--- start of TEXT PROVIDED ---

Modular Renderer

Download from http://www.nyangau.org/mr/mr.zip. You may also need the Generalised Bitmap Module.

Introduction

The Modular Renderer is a set of C++ classes and functions, which provide a superset of the functionality previously found in the RT raytracer.

This means that now the full C++ language can be at your disposal to help build models for tracing and also for automating the generation of animations. It also opens the door to procedural textures and other advanced features.

Furthermore, MR provides other forms of rendering, such as wire-frame and polygon rendering, in order to provide fast previews etc..

It has the disadvantage that in order to perform raytracing, you have to write a program and compile it. Accordingly MR has a raytracer called RTMR, which is backwardly compatible with RT (my earlier raytracer) and implemented using MR.

--- end of TEXT PROVIDED ---
--- start of LISTED RECORDS ---

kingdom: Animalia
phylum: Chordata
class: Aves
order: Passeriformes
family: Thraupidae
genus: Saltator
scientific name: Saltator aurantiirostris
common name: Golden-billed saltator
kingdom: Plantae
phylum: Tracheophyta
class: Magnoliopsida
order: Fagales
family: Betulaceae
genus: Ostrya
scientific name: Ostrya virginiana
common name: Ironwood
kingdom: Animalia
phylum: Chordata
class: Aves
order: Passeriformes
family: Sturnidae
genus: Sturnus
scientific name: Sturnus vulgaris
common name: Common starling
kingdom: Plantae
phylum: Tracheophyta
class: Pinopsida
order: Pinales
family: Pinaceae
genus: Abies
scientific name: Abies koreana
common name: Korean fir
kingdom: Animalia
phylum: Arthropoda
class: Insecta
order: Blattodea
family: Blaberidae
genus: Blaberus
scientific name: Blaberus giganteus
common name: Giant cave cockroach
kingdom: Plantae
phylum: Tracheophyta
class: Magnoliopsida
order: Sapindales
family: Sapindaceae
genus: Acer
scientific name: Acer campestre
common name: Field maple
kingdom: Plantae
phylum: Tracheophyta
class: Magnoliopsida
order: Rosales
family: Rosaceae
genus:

--- end of LISTED RECORDS ---

TASKS TO PERFORM →
1. Please reproduce word for word the stretch of the Modular Renderer page from "Introduction" through "implemented using MR.".
2. Answer these questions from the Modular Renderer page:
(a) From what address can the Modular Renderer be downloaded?
(b) Which two other forms of rendering does MR provide for fast previews?
(c) What is the raytracer built with MR that is backwardly compatible with RT called?

ANSWERS TO THE EXERCISES →
1.
Introduction

The Modular Renderer is a set of C++ classes and functions, which provide a superset of the functionality previously found in the RT raytracer.

This means that now the full C++ language can be at your disposal to help build models for tracing and also for automating the generation of animations. It also opens the door to procedural textures and other advanced features.

Furthermore, MR provides other forms of rendering, such as wire-frame and polygon rendering, in order to provide fast previews etc..

It has the disadvantage that in order to perform raytracing, you have to write a program and compile it. Accordingly MR has a raytracer called RTMR, which is backwardly compatible with RT (my earlier raytracer) and implemented using MR.

2.
(a) http://www.nyangau.org/mr/mr.zip
(b) Wire-frame and polygon rendering
(c) RTMR